__PROBLEM STATEMENT__
Format the listing below as a JSON list of strings, with one string for each line and blank lines omitted.

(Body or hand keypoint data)
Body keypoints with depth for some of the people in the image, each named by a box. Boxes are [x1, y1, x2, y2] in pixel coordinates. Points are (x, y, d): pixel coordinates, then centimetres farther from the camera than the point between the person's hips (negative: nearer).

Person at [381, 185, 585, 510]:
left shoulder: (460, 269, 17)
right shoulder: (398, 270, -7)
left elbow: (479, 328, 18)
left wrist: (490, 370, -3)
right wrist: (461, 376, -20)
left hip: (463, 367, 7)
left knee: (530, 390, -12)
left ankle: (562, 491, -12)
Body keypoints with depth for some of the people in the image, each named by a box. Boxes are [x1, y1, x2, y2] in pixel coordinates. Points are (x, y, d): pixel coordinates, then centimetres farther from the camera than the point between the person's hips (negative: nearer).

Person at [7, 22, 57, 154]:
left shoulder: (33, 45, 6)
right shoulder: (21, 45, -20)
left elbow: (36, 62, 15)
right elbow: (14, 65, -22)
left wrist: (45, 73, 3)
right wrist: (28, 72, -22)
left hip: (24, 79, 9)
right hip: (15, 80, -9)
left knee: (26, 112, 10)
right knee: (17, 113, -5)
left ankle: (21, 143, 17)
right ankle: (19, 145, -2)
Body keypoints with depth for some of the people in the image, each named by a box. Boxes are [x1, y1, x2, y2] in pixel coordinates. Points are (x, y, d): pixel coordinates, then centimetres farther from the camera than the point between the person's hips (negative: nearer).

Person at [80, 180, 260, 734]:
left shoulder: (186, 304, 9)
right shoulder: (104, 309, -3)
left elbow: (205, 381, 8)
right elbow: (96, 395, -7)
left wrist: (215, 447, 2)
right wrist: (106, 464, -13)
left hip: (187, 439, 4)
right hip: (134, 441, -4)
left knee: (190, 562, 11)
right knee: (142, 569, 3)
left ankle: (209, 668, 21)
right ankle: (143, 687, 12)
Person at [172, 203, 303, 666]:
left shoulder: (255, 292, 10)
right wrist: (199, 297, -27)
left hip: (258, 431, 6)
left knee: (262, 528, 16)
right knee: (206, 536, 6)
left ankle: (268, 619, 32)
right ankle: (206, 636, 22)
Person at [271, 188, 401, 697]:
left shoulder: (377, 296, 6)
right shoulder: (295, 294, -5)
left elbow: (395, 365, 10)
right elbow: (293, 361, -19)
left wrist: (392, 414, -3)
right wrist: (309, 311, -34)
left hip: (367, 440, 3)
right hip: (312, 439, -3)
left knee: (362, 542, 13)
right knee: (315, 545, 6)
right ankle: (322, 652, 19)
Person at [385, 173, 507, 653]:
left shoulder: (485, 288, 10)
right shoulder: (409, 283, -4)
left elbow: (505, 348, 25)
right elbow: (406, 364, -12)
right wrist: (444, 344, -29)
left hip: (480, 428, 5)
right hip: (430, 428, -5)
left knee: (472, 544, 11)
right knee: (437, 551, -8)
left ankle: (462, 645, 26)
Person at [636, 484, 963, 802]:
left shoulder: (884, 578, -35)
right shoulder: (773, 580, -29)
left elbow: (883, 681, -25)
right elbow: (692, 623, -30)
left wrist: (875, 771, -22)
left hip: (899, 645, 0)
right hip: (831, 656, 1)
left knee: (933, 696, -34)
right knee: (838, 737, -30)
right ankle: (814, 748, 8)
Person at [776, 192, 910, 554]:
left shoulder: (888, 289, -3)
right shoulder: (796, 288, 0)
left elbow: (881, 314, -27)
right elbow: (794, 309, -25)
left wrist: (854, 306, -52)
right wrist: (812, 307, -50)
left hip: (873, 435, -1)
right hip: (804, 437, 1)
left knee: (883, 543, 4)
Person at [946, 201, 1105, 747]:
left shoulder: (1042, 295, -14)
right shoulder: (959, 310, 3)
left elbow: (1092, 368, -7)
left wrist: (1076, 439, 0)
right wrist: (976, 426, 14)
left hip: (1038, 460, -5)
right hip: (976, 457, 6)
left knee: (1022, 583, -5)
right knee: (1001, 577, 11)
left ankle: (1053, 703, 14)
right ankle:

__REPLY TO THE EXERCISE__
[
  "Body keypoints with depth for some of the people in the image, each named by a box. Boxes are [x1, y1, x2, y2] in pixel coordinates. Points are (x, y, d): pixel coordinates, then centimetres farther from the camera than the point between the person's hips (negative: nearer).",
  "Person at [381, 185, 585, 510]:",
  "left shoulder: (460, 269, 17)",
  "right shoulder: (398, 270, -7)",
  "left elbow: (479, 328, 18)",
  "left wrist: (490, 370, -3)",
  "right wrist: (461, 376, -20)",
  "left hip: (463, 367, 7)",
  "left knee: (530, 390, -12)",
  "left ankle: (562, 491, -12)",
  "Body keypoints with depth for some of the people in the image, each named by a box. Boxes are [x1, y1, x2, y2] in pixel coordinates. Points are (x, y, d): pixel coordinates, then centimetres farther from the camera than the point between the person's hips (negative: nearer).",
  "Person at [7, 22, 57, 154]:",
  "left shoulder: (33, 45, 6)",
  "right shoulder: (21, 45, -20)",
  "left elbow: (36, 62, 15)",
  "right elbow: (14, 65, -22)",
  "left wrist: (45, 73, 3)",
  "right wrist: (28, 72, -22)",
  "left hip: (24, 79, 9)",
  "right hip: (15, 80, -9)",
  "left knee: (26, 112, 10)",
  "right knee: (17, 113, -5)",
  "left ankle: (21, 143, 17)",
  "right ankle: (19, 145, -2)",
  "Body keypoints with depth for some of the people in the image, each named by a box. Boxes are [x1, y1, x2, y2] in pixel coordinates. Points are (x, y, d): pixel coordinates, then centimetres farther from the camera than the point between the person's hips (negative: nearer).",
  "Person at [80, 180, 260, 734]:",
  "left shoulder: (186, 304, 9)",
  "right shoulder: (104, 309, -3)",
  "left elbow: (205, 381, 8)",
  "right elbow: (96, 395, -7)",
  "left wrist: (215, 447, 2)",
  "right wrist: (106, 464, -13)",
  "left hip: (187, 439, 4)",
  "right hip: (134, 441, -4)",
  "left knee: (190, 562, 11)",
  "right knee: (142, 569, 3)",
  "left ankle: (209, 668, 21)",
  "right ankle: (143, 687, 12)",
  "Person at [172, 203, 303, 666]:",
  "left shoulder: (255, 292, 10)",
  "right wrist: (199, 297, -27)",
  "left hip: (258, 431, 6)",
  "left knee: (262, 528, 16)",
  "right knee: (206, 536, 6)",
  "left ankle: (268, 619, 32)",
  "right ankle: (206, 636, 22)",
  "Person at [271, 188, 401, 697]:",
  "left shoulder: (377, 296, 6)",
  "right shoulder: (295, 294, -5)",
  "left elbow: (395, 365, 10)",
  "right elbow: (293, 361, -19)",
  "left wrist: (392, 414, -3)",
  "right wrist: (309, 311, -34)",
  "left hip: (367, 440, 3)",
  "right hip: (312, 439, -3)",
  "left knee: (362, 542, 13)",
  "right knee: (315, 545, 6)",
  "right ankle: (322, 652, 19)",
  "Person at [385, 173, 507, 653]:",
  "left shoulder: (485, 288, 10)",
  "right shoulder: (409, 283, -4)",
  "left elbow: (505, 348, 25)",
  "right elbow: (406, 364, -12)",
  "right wrist: (444, 344, -29)",
  "left hip: (480, 428, 5)",
  "right hip: (430, 428, -5)",
  "left knee: (472, 544, 11)",
  "right knee: (437, 551, -8)",
  "left ankle: (462, 645, 26)",
  "Person at [636, 484, 963, 802]:",
  "left shoulder: (884, 578, -35)",
  "right shoulder: (773, 580, -29)",
  "left elbow: (883, 681, -25)",
  "right elbow: (692, 623, -30)",
  "left wrist: (875, 771, -22)",
  "left hip: (899, 645, 0)",
  "right hip: (831, 656, 1)",
  "left knee: (933, 696, -34)",
  "right knee: (838, 737, -30)",
  "right ankle: (814, 748, 8)",
  "Person at [776, 192, 910, 554]:",
  "left shoulder: (888, 289, -3)",
  "right shoulder: (796, 288, 0)",
  "left elbow: (881, 314, -27)",
  "right elbow: (794, 309, -25)",
  "left wrist: (854, 306, -52)",
  "right wrist: (812, 307, -50)",
  "left hip: (873, 435, -1)",
  "right hip: (804, 437, 1)",
  "left knee: (883, 543, 4)",
  "Person at [946, 201, 1105, 747]:",
  "left shoulder: (1042, 295, -14)",
  "right shoulder: (959, 310, 3)",
  "left elbow: (1092, 368, -7)",
  "left wrist: (1076, 439, 0)",
  "right wrist: (976, 426, 14)",
  "left hip: (1038, 460, -5)",
  "right hip: (976, 457, 6)",
  "left knee: (1022, 583, -5)",
  "right knee: (1001, 577, 11)",
  "left ankle: (1053, 703, 14)",
  "right ankle:"
]